Depending on the size and quality of your team, you may have the ability to talk to customers directly. The easiest and cost-effective are forms inside the website and email. Both are easy to respond to with “canned answers” written previously and copied and pasted to simple issues. The next level being direct chat, either by chat rooms or phone calls. These help to give personable responses and more professionalism towards your company.
When you hire a new customer service person, there should be tools to get them quickly into their roles. Having documentation for training purposes is an essential item. This gives them time to read, understand and reference objects in the game or company standards when talking with customers directly. The more thorough the training, the easier it is to have them help customers
Operational support also includes training on the internal operational tools of each game. Each game should have a “support” tool that provides information to help find issues, how these issues occurred, and ways to create remedies. This could be a history of where the player was, their inventory over a period of time, location of goods if they were lost or stolen from hacking, and also a place that
Also, keeping track of the issues your team worked on, how long it took to complete a task, and what the customer service representative did helps improve the team by finding weak points and delivering KPIs that can be shared with upper management.
What should I do if things go wrong?
The biggest challenge is that the game will have problems, people will have constructive criticism or real issues in the game, and you’ll be the one to hear it first from gamers. That’s great in some ways because you’ll be the one thanked when you solve it, but it’s also terrible because you get some or all of the blame for the company’s issues.
When issues arise, you need to have a plan that will give the player a satisfactory result that both them and the company can approve of and have some way to fix the issue, so others don’t come to customer service with the same problems. There will always be unreasonable people, and there needs to be a reminder to the customer service staff that it’s ok to say no to the customer if their demands far exceed the needs or hurt the overall business. But this can be done professionally.
For those who are reasonable, you will need to have protocols setup for these items. One example that I use is having tiered apology gifts.
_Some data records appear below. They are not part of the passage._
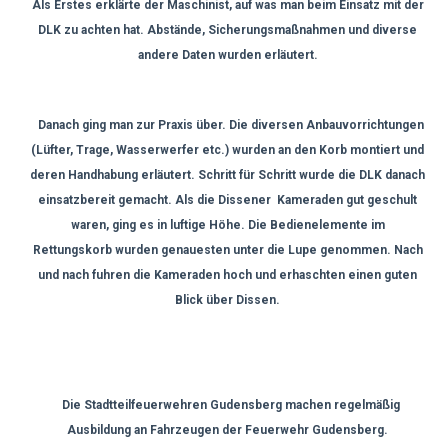
Als Erstes erklärte der Maschinist, auf was man beim Einsatz mit der
DLK zu achten hat. Abstände, Sicherungsmaßnahmen und diverse
andere Daten wurden erläutert.
Danach ging man zur Praxis über. Die diversen Anbauvorrichtungen
(Lüfter, Trage, Wasserwerfer etc.) wurden an den Korb montiert und
deren Handhabung erläutert. Schritt für Schritt wurde die DLK danach
einsatzbereit gemacht. Als die Dissener Kameraden gut geschult
waren, ging es in luftige Höhe. Die Bedienelemente im
Rettungskorb wurden genauesten unter die Lupe genommen. Nach
und nach fuhren die Kameraden hoch und erhaschten einen guten
Blick über Dissen.
Die Stadtteilfeuerwehren Gudensberg machen regelmäßig
Ausbildung an Fahrzeugen der Feuerwehr Gudensberg.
These items have minimal effect on the game’s economy but are seen as a thank you to the customers. These can include in-game currency, items purchased with in-game currency, or small items of one-time use. These show your support for the customer coming for help and that their desire to help the game is positive.
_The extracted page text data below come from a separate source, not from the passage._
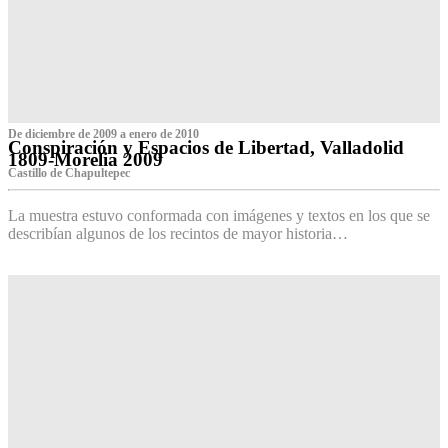
De diciembre de 2009 a enero de 2010
Conspiración y Espacios de Libertad, Valladolid
1809-Morelia 2009
Castillo de Chapultepec
La muestra estuvo conformada con imágenes y textos en los que se
describían algunos de los recintos de mayor historia…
For companies, it’s highly recommended to take issues that have a high customer service ticket amount to fix it quickly. A broken game is much worse than a game that doesn’t have enough things to do. So make sure companies have protocols to keep some development members setup for bug fixes or have more time set out for bug squashing.
As I have mentioned in my talk, I’ve done customer support for the biggest companies in the game industry, and they have very advanced customer service support groups. If you want to make money these companies are currently making; you need to either emulate or improve upon their work. Being complicit in your customer service or having none at one company I worked with can lead to massive money problems for the future and losses of high spend gamers, ending long-tail profitability of your game.